- [What is expected] Please restate word for word all lines from the one containing "Onze Showroom" to the final line of the entries, and include no pictures.

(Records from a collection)
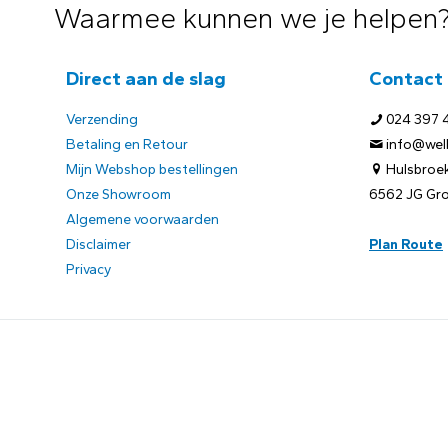
Waarmee kunnen we je helpen
Direct aan de slag
Contact
Verzending
024 397 
Betaling en Retour
info@welb
Mijn Webshop bestellingen
Hulsbroek
Onze Showroom
6562 JG Gr
Algemene voorwaarden
Disclaimer
Plan Route
Privacy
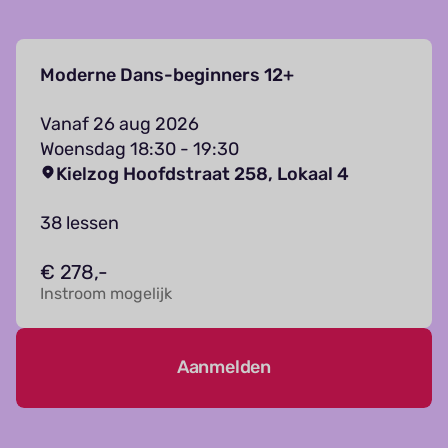
Moderne Dans-beginners 12+
Vanaf 26 aug 2026
Woensdag 18:30 - 19:30
Kielzog Hoofdstraat 258, Lokaal 4
38 lessen
€ 278,-
Instroom mogelijk
Aanmelden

- [Exercise answer]
Onze Showroom
6562 JG Gr
Algemene voorwaarden
Disclaimer
Plan Route
Privacy
Moderne Dans-beginners 12+
Vanaf 26 aug 2026
Woensdag 18:30 - 19:30
Kielzog Hoofdstraat 258, Lokaal 4
38 lessen
€ 278,-
Instroom mogelijk
Aanmelden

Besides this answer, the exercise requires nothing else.